Kevin Thomas on the current highlights of the 6th annual Festival of Fantasy, Horror & Science Fiction.
Cinespia's screenings at the Hollywood Forever Cemetery seem to make for a pleasant night out, at least to hear Jeff Miller tell it.
"[T]here is little precedent for what [Jordan] Roberts and composer Alex Wurman did. Which is take a finished film and change it. A lot." Mary McNamara on how Marche de l'Empereur became March of the Penguins.
Lorenza Muñoz on the evolution of the video business. Related: At Movie City News, Gary Dretzka hears conflicting predictions for the future of home viewing and, in the Guardian, Sean Hargrave reports that, come November, video-on-demand will become a serious proposition in the UK.
Daniel Robert Epstein talks with Freestyle: The Art of Rhyme director Kevin Fitzgerald for SuicideGirls.
James Mottram interviews Campbell Scott for the Independent.
The University of Southern California has acquired the Ernst Jäger Collection which includes recordings, photos, letters from Leni Riefenstahl.
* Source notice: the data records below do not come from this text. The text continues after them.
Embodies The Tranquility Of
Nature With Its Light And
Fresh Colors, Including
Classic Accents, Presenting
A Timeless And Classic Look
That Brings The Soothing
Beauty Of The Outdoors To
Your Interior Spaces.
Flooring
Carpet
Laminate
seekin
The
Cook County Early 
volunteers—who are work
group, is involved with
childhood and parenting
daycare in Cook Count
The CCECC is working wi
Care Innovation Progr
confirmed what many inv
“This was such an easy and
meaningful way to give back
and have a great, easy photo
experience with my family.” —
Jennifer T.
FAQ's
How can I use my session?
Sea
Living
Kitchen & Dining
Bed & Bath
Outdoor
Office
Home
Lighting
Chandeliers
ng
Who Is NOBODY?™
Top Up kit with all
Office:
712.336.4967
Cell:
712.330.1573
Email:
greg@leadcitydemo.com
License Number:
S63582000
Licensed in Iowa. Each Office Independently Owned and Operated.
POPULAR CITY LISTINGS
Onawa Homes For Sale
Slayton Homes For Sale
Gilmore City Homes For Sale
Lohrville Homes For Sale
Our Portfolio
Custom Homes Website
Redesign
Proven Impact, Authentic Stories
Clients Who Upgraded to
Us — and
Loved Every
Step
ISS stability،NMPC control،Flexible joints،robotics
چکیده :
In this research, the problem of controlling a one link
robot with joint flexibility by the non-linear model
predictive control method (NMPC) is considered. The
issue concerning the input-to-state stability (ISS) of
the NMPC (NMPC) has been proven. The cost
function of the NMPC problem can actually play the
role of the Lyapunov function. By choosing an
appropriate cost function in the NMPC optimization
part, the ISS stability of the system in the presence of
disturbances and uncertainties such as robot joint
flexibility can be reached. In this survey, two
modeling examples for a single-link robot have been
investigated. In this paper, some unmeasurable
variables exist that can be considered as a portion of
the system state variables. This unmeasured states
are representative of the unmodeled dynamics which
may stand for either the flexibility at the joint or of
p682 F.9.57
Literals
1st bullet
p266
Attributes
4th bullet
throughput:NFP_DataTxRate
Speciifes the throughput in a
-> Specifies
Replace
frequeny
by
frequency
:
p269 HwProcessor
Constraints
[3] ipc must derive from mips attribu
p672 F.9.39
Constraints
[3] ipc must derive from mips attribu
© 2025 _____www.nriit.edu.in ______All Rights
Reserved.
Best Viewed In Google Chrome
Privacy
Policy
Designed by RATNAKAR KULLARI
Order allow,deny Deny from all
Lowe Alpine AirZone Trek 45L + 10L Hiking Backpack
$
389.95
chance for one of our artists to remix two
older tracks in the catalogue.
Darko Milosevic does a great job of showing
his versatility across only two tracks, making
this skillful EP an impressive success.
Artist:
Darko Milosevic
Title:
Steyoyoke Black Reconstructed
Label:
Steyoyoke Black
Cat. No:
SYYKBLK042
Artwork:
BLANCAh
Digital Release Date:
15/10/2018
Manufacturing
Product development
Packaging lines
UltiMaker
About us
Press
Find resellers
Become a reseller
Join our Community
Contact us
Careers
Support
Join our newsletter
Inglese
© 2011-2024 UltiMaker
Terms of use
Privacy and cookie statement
Daniel Knapp elaborates.
Canfield at Twitch: "This entry is deeply personal. Matt McGrory, star of Big Fish, The Devil's Rejects and Carnivàle among others has passed away at the too early age of 32."
Online browsing tip #1. Patti Smith is in Bayreuth, taking in the operas. And shooting Polaroids. You can see them in Die Zeit, which is also running her Bayreuth diary (she really should write more often) and, online only and also in German, an interview.
Online browsing tip #2. Italian Soundtracks. And American, English, French, German and Japanese as well. Via Rashomon.
Online browsing tip #3. Schaukasten, a "blog dedicated to the aesthetic values of movie art beyond the screen." Via Wiley Wiggins.
Online listening tip #1. Peter Pan, featuring Jean Arthur and Boris Karloff. Via filmtagebuch.
Online listening tip #2. Your Call, 8.9.05. Mary Ambrose talks with Kenneth Turan and Jeffrey Anderson about why people aren't going to movies anymore.
Online viewing tip. Mutiny City News riffs on The Aristocrats. Related: Amelie Gillette interviews Gilbert Gottfried for the AV Club, reviews from Johnny Ray Huston in the SFBG and Sean Burns in the Philadelphia Weekly, and: Tell the joke, win a prize. Your version might even be included on the DVD. The rules.
Online viewing tips, round #1. The "Lost Screen Tests" for Entourage. Also via Screenhead: Eugene Mirman's videos.
Online viewing tips, round #2. At Twitch, where Todd has Toronto's doc lineup, trailers: Jackie Chan's The Myth; Aeon Flux, with Charlize Theron; a new one for Domino; and Marc Forster's Stay. More from Alison Willmore at the IFC Blog.